Service providers may see the fact that isPO requires new processes as an obstacle to patient-oriented work.
Moreover, it was stated that certain scenarios had not yet been conclusively clarified and that the care networks had, up until now, little detailed programme knowledge. This may lead to uncertainties in the care networks during implementation.
Reservations from the management (e.g. higher personnel costs) could influence the implementation process, acting as a barrier.
Implementation strategies
The training for all service providers and the availability of target group-specific manuals as a written form of the programme’s concept were outlined as essential implementation strategies. It was important to create a balance between detailed description of the programme’s content in the manuals and its scope, as not all care scenarios could be covered. Above all, the isPO manual and quality management manual are intended to provide guidance for work in isPO beyond the training. In addition, CAPSYS2020 is supposed to guide the service providers through the process. During the discussion about implementation strategies, the participants focused on possible communication strategies and how to deal with care networks’ resistance. They stated that a communication interface between programme designers and care networks was needed:
"...whatever that is, we need a feedback system."

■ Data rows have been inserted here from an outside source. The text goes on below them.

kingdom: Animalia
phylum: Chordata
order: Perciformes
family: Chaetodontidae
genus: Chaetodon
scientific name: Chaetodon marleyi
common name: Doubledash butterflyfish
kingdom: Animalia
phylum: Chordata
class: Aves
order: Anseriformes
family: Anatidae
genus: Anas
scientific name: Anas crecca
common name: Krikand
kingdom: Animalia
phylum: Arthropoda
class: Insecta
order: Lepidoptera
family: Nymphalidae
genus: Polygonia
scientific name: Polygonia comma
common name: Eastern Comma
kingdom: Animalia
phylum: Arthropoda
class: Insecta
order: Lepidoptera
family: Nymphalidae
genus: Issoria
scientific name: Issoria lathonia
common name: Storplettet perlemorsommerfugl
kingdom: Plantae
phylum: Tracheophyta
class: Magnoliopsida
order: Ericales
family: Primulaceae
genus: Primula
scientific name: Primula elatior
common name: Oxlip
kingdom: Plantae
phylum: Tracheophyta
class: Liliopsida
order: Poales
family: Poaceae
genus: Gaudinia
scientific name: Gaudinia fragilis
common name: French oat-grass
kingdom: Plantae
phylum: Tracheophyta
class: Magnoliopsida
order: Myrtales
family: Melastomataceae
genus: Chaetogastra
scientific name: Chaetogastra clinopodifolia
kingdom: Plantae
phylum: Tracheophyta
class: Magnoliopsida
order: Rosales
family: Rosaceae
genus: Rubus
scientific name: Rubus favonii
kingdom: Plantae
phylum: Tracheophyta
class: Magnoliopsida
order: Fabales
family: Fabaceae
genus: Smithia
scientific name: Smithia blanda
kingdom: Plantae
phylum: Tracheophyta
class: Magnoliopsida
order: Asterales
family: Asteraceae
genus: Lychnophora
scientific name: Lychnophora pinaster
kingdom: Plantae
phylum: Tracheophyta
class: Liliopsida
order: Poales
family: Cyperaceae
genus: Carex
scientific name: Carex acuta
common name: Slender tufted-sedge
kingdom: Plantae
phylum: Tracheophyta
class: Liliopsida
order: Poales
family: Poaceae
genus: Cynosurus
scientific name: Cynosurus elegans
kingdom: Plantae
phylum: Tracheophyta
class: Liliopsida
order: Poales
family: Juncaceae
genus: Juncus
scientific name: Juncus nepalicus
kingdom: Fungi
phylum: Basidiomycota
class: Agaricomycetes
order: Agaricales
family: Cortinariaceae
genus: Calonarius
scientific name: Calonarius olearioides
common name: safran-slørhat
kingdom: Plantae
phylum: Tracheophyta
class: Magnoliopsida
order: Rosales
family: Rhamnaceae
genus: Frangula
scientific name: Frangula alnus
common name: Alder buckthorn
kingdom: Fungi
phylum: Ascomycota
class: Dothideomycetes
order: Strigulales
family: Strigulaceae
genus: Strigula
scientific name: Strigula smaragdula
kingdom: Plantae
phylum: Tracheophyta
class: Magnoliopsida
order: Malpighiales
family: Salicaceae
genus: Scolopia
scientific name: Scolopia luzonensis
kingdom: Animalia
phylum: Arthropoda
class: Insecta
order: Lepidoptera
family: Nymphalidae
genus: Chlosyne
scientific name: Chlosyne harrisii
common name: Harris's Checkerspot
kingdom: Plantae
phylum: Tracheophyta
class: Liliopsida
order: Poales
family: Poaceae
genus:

Collecting similar questions and distributing information to all networks might be solved by this platform. The designation of a contact person was considered useful to support and accompany the care networks in the "first orientation phase" of the implementation.
Implementation into routine care
Since the isPO project addresses a field of care that is currently insufficiently provided in Germany, its potential to be implemented in routine care was estimated as high. Furthermore, its unique design, which according to the stepped-care approach addresses patient needs, enforces this notion. The structured nature of the isPO programme was seen as a facilitating aspect for the implementation into routine care, as it
"...will generate significantly greater acceptance, also on the part of the medical professions, but also on the part of politics, and thus integration into the health insurance remuneration system, ..."
It was considered to be of central importance to already become politically involved during the project period in order to promote nationwide adoption after project completion.
Moreover, it was perceived as necessary not only to prove the interventions’ effectiveness (end-user level), but also to identify and consider as many implementation factors as possible (e.g. attitude of the service providers, acceptance of the patients towards the programme). A high-quality evaluation could shorten the time required for assessment by key institutions and thus accelerate adoption, so that the care provision gap after project completion is kept short.
However, a potential conflict was perceived at the professional political level since psychotherapists’ position will be strengthened by isPO, but relevant decision-making committees are more occupied by physicians. At the level of national psycho-oncological care structures, fears were expressed that bureaucratic processes would impede rapid adoption into routine care.
Regarding the programme’s implementation into routine care, uncertainties were expressed, that there were currently no plans of the funding organisation (IF) on how to practically organise a comprehensive implementation of funded new care forms like isPO. This raised the question:
"… will the conditions be created to ensure that a new care form … in Germany in the field of psycho-oncology … will continue to be possible in the future…"
Methodological aspects might also impede the nationwide adoption. If the isPO project had methodological weaknesses, for example due to the fact that the care programme was not carried out in accordance with the concept or lack of data and inadequate analyses, there is a risk of a negative evaluation outcome.